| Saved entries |
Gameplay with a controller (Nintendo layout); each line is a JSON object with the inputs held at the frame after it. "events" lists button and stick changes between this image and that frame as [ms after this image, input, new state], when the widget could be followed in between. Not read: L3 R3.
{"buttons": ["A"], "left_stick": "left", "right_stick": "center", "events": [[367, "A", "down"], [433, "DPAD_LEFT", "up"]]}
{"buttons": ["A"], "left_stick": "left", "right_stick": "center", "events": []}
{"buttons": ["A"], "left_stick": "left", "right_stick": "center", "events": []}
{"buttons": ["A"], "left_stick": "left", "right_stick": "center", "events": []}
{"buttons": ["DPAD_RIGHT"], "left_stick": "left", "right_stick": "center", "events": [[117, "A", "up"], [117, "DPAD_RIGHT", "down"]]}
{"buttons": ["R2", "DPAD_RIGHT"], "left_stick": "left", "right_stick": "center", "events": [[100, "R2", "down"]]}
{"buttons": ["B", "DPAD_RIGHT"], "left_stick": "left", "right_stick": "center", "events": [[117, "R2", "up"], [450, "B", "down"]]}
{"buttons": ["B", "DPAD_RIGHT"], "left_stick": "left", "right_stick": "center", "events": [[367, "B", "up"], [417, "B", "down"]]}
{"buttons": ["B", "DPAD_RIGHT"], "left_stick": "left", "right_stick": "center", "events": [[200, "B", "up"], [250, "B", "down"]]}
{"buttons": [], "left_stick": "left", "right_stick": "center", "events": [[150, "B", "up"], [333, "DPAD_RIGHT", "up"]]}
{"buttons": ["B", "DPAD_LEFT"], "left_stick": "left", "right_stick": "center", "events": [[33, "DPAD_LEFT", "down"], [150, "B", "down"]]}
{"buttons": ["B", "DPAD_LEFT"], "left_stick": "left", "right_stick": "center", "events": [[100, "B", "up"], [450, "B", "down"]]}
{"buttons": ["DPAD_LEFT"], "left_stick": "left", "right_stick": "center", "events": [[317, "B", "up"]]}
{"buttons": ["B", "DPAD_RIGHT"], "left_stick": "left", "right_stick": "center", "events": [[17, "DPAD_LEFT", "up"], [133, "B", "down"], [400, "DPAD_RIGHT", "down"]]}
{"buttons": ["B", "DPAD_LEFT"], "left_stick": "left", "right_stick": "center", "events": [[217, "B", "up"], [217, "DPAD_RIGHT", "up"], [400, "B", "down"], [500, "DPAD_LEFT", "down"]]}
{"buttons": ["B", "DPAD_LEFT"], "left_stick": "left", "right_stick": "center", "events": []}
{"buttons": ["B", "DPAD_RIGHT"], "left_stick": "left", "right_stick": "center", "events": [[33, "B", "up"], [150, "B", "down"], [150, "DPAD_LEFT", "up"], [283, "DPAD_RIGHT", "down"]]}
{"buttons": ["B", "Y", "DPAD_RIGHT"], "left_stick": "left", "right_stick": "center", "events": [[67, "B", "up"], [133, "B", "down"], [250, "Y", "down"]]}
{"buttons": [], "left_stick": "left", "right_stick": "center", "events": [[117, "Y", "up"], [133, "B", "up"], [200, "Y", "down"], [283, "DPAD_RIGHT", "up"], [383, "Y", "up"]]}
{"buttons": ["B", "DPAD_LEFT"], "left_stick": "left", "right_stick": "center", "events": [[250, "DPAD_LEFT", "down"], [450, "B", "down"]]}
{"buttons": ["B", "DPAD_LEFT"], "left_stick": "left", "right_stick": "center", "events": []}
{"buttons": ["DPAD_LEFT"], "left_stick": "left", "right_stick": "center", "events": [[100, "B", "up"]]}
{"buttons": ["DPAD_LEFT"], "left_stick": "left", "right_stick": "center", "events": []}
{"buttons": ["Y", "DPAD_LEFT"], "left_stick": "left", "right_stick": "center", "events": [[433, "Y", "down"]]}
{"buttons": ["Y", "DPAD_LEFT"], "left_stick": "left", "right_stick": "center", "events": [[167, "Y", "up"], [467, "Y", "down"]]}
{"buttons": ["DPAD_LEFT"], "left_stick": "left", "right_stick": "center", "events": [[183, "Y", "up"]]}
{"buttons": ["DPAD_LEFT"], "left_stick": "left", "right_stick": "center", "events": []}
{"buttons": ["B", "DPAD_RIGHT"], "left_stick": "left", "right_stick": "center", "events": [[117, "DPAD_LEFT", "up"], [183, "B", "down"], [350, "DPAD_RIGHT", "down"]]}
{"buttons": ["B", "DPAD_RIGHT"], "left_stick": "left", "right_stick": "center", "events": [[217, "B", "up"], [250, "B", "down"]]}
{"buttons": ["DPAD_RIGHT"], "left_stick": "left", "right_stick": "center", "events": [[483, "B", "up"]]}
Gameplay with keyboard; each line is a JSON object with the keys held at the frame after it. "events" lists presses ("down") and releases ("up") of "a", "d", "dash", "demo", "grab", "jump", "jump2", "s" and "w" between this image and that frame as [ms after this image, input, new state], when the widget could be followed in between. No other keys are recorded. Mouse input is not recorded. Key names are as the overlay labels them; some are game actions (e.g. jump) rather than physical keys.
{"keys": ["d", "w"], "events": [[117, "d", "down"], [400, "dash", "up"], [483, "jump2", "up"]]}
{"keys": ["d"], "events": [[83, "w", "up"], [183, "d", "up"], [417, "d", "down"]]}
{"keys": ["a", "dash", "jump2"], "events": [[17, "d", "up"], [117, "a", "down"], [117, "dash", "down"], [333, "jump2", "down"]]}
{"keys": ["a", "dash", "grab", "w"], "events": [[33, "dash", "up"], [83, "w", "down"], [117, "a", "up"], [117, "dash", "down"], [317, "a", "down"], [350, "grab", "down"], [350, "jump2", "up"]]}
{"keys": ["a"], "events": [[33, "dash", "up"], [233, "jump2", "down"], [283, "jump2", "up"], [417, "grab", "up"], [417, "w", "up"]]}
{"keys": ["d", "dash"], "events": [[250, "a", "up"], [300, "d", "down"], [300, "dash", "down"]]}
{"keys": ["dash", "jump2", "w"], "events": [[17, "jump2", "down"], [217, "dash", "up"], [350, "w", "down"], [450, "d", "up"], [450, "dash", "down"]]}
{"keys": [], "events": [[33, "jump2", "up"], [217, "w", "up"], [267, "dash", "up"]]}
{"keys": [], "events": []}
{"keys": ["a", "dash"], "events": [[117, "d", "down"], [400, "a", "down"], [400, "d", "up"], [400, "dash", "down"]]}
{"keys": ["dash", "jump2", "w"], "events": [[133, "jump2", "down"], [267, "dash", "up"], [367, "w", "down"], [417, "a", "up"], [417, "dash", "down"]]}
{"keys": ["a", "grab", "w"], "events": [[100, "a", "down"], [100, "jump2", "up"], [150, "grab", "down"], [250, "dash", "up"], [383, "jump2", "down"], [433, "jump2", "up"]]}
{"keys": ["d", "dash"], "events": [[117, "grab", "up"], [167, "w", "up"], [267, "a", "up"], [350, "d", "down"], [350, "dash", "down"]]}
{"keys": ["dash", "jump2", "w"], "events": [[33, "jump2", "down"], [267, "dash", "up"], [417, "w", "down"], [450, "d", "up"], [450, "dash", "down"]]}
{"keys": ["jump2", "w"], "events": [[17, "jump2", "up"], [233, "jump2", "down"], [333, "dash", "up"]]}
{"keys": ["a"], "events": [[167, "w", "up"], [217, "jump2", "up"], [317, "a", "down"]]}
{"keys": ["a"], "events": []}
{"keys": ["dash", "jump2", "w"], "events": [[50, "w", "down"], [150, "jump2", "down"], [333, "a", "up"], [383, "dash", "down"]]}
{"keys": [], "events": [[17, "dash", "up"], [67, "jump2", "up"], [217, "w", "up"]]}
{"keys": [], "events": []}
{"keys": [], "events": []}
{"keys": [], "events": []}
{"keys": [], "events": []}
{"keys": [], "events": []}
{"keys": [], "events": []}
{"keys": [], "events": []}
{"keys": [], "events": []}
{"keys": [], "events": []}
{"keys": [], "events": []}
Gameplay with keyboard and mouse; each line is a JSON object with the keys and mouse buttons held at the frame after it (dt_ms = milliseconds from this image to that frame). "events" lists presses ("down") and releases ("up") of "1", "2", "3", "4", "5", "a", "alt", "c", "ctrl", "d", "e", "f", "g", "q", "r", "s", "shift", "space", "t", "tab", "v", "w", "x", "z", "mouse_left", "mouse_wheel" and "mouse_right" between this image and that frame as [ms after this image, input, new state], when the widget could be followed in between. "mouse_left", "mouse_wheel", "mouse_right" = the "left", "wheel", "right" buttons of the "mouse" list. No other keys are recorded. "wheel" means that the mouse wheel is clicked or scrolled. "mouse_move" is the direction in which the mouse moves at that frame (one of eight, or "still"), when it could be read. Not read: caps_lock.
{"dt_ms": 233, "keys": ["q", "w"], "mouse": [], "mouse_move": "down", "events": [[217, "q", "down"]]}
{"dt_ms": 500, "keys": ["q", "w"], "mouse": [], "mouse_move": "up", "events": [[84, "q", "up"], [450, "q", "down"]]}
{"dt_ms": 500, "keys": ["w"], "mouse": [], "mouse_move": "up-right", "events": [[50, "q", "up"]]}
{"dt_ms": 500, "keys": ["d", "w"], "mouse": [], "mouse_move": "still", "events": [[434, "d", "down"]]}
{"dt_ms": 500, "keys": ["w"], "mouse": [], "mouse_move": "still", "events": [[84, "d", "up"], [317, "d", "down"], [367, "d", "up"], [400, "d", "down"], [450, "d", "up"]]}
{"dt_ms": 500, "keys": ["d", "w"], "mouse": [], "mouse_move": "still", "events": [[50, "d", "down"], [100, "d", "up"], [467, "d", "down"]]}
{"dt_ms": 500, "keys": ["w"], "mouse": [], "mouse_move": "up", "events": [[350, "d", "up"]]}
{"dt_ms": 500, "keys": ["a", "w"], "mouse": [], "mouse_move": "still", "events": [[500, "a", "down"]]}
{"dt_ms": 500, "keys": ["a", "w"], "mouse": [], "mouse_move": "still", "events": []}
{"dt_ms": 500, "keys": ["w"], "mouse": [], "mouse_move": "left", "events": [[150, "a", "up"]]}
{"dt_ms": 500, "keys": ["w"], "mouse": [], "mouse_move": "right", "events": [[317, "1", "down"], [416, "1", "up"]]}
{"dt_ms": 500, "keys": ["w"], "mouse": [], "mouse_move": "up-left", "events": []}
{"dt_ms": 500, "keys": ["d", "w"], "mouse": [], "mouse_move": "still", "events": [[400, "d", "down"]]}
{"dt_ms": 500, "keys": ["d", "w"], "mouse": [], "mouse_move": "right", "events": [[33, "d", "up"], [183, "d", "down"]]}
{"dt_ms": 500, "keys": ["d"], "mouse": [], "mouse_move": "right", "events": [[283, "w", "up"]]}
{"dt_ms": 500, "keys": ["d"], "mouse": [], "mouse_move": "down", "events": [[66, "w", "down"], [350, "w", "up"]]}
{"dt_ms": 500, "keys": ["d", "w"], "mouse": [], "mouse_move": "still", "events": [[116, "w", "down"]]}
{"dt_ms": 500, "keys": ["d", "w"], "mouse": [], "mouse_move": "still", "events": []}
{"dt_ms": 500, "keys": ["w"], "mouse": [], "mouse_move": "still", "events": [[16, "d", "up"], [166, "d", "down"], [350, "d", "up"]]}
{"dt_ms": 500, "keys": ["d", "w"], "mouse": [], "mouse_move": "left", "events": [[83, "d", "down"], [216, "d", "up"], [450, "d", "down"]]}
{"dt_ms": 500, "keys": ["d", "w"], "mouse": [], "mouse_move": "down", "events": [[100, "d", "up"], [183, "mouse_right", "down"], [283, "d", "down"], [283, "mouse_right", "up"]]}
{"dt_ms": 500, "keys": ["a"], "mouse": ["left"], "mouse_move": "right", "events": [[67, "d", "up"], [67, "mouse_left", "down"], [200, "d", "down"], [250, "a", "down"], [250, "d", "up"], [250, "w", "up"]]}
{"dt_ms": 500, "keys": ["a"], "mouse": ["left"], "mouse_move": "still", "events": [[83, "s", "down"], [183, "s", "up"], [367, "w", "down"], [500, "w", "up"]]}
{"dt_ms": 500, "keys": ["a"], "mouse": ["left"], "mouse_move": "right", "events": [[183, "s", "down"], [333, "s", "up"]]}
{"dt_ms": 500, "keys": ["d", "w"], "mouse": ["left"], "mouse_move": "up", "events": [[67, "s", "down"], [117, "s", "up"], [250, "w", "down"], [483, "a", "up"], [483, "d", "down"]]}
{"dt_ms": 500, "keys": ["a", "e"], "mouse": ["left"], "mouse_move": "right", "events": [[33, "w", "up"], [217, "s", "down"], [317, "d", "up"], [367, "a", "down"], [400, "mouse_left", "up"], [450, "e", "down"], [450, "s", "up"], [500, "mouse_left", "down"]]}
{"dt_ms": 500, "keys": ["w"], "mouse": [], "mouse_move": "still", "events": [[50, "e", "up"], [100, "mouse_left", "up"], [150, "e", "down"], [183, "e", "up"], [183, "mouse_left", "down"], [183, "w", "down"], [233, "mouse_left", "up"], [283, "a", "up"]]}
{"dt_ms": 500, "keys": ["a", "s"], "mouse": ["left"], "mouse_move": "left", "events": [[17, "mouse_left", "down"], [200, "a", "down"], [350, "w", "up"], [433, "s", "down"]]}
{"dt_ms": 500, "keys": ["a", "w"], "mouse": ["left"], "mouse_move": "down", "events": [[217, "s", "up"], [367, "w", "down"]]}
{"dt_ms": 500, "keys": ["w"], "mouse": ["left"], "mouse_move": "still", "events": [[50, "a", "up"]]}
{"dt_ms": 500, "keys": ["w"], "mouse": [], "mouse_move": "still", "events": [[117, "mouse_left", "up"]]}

| Goal of the exercise |
Those lines above that contain the string "image" should be returned.

| Exercise output |
Gameplay with a controller (Nintendo layout); each line is a JSON object with the inputs held at the frame after it. "events" lists button and stick changes between this image and that frame as [ms after this image, input, new state], when the widget could be followed in between. Not read: L3 R3.
Gameplay with keyboard; each line is a JSON object with the keys held at the frame after it. "events" lists presses ("down") and releases ("up") of "a", "d", "dash", "demo", "grab", "jump", "jump2", "s" and "w" between this image and that frame as [ms after this image, input, new state], when the widget could be followed in between. No other keys are recorded. Mouse input is not recorded. Key names are as the overlay labels them; some are game actions (e.g. jump) rather than physical keys.
Gameplay with keyboard and mouse; each line is a JSON object with the keys and mouse buttons held at the frame after it (dt_ms = milliseconds from this image to that frame). "events" lists presses ("down") and releases ("up") of "1", "2", "3", "4", "5", "a", "alt", "c", "ctrl", "d", "e", "f", "g", "q", "r", "s", "shift", "space", "t", "tab", "v", "w", "x", "z", "mouse_left", "mouse_wheel" and "mouse_right" between this image and that frame as [ms after this image, input, new state], when the widget could be followed in between. "mouse_left", "mouse_wheel", "mouse_right" = the "left", "wheel", "right" buttons of the "mouse" list. No other keys are recorded. "wheel" means that the mouse wheel is clicked or scrolled. "mouse_move" is the direction in which the mouse moves at that frame (one of eight, or "still"), when it could be read. Not read: caps_lock.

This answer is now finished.